抜粋文:
ロシア連邦のボリス・エリツィン初代大統領は1999年の大晦日に突然辞任を発表して、ウラジーミル・プーチン首相を大統領代行に任命した。エリツィン大統領の後任指名を受けたプーチン大統領代行は2000年3月26日の大統領選挙で当選、同年5月7日、ロシア連邦として2代目の大統領に就任した(肩書きはすべて当時)。

 当時、ロシアは国家分裂の危機に瀕していた。ゆえに、プーチン新大統領は分裂寸前の国家を救うべく「強いロシア」を標榜し、中央集権体制の確立に腐心した。

「世界で最も影響力ある人物」にプーチン大統領、フォーブス誌

米フォーブス誌は2013年の最も影響力のあった人物としてロシアのウラジーミル・プーチン大統領を選んだ〔AFPBB News

 幸い、第1期・第2期政権では油価上昇を受け、国内経済の立て直しと中央集権体制確立に成功したと総括できよう。

 プーチン大統領はその後、連続3選を禁止するロシア憲法の規定に従いドミトリー・メドベージェフ第一副首相を大統領後任候補に指名、同候補は大統領選挙で当選した。

 メドベージェフ候補が大統領に就任すると、プーチン氏は首相に就任し、ここに両者によるいわゆる「タンデム(2頭立て馬車)政権」が誕生することになった。

 プーチン首相は4年間の首相任期を全うし、2012年3月4日の大統領選挙に出馬して当選。同年5月7日、3期目のロシア大統領に就任した。

 現在、ロシアには数多くの大規模新規インフラ整備構想(主に新規パイプライン建設構想)や、東シベリア・極東資源開発構想等が存在する。

 本稿では、プーチン首相時代から現在の第3期プーチン大統領までの軌跡を概観し、現在のプーチン新政権のエネルギー戦略と東シベリア・極東発展構想、日露エネルギー関係等を考察したい。

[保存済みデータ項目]
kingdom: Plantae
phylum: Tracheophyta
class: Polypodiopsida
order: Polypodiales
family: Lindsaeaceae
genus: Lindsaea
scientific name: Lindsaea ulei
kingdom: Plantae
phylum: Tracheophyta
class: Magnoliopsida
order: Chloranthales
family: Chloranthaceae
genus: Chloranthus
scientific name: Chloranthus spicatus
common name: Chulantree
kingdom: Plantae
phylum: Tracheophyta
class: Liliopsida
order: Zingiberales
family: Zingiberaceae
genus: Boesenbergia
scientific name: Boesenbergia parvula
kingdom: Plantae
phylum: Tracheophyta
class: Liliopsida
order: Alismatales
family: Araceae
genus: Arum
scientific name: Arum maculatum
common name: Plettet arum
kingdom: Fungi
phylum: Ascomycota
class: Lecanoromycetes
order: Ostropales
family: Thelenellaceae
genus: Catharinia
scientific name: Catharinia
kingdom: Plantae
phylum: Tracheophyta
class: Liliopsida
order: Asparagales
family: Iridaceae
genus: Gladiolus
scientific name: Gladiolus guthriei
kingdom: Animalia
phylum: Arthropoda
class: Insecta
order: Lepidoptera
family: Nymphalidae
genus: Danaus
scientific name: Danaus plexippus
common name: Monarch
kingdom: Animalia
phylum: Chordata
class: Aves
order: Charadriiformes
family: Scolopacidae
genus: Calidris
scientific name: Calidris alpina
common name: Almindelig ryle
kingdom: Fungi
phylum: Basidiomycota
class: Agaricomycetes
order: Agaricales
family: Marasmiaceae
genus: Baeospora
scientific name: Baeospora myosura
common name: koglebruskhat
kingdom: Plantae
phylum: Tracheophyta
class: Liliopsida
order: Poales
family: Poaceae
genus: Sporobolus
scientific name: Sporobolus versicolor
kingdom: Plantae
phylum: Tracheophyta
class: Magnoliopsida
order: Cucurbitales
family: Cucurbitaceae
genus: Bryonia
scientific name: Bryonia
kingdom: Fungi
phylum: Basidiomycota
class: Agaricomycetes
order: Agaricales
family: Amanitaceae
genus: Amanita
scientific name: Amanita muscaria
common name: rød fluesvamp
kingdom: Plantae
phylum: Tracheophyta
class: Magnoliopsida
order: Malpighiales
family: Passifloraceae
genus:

作業内容:
プーチン政権とロシアのエネルギー戦略を論じた抜粋文を、最後の文の後から書き進めてください。

解答:
2011年のロシア下院選挙と2012年の大統領選挙

 プーチン首相は2011年9月24日、モスクワ市内のルィジュニキ公園で開催された「統一ロシア」党大会にて、2012年3月4日の次期大統領選挙に立候補宣言した。

 形式的には、最初にメドベージェフ大統領がプーチン首相に対し大統領選挙立候補を提案、その演説を受けプーチン首相が立候補を受諾した。その後プーチン首相はメドベージェフ大統領に対し首相職を提案、メドベージェフ大統領がそれを受けるという形となった。

 ロシアでは2011年12月4日に第6期下院選挙が実施され、政党比例名簿代表制により、7政党が450議席を争った。投票率は60.2%(前回63.8%)となり、政権与党「統一ロシア」の得票率は49.5%(前回64.3%)、獲得議席数238議席(前回315議席)となった。

 以下、(2)ロシア共産党92議席(同57議席)、(3)公正ロシア64(同38)、(4)ロシア自民党56(同40)となり、政権与党の凋落が顕著となった。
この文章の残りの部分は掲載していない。